We might argue that these do not matter for the time being, certainly for merchant shipping, but they will over time. As a number of noble Lords have pointed out, strategically it is obvious that Russia cannot be allowed to assert control over the Arctic and the sea lines of communication, including the approaches to the Bering Sea, the Barents Sea and other sensitive areas, such as the Kara Strait, the Laptev Strait and the Sannikov Strait.

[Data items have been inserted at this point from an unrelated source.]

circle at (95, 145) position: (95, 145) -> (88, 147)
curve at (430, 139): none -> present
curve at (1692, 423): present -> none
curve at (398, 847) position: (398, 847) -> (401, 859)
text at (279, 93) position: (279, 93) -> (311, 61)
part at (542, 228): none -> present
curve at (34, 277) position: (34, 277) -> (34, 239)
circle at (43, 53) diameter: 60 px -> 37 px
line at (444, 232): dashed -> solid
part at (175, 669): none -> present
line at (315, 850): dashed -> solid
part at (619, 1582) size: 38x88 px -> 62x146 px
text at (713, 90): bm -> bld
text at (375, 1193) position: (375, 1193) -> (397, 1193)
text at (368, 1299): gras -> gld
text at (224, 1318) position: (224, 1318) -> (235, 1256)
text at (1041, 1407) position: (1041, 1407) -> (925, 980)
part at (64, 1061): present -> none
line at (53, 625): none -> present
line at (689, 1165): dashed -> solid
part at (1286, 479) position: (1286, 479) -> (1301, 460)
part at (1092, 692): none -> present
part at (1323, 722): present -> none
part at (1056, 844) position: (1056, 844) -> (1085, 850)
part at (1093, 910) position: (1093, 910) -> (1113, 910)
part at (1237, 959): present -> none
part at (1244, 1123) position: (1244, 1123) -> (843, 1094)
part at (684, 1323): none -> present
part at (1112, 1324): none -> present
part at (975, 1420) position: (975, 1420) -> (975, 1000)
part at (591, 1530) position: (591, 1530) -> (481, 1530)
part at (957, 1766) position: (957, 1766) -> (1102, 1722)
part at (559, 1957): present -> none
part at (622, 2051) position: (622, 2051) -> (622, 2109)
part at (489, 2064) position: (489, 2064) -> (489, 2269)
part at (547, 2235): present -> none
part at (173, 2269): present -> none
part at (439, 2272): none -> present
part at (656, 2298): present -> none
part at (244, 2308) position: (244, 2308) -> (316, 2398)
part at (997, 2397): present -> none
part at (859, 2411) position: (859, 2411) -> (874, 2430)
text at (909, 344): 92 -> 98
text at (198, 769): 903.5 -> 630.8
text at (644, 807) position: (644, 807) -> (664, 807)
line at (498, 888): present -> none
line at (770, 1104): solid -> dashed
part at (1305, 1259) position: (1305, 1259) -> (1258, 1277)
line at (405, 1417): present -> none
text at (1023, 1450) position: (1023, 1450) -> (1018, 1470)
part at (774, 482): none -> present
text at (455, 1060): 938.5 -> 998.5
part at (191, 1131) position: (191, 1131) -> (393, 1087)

For all those reasons and the points that were made, but which I will not repeat, by a number of distinguished noble Lords, including the noble Lord, Lord Browne of Ladyton, the noble and gallant Lords, Lord Stirrup and Lord Houghton, and others, it is quite obvious that the UK, through the SDR, will have to step up its capabilities in the High North. Like several other noble Lords, I have had the opportunity to spend time with the Royal Marines in Bardufoss at Camp Viking. As has been described, they were highly impressive, but nevertheless, without going into detail publicly, there are obviously some equipment and capability gaps that the SDR would be wise to address. On that basis, I am very grateful to the noble Lord, Lord Ashton of Hyde, for the magisterial introduction he gave to this excellent report, the conclusions of which I fully concur with.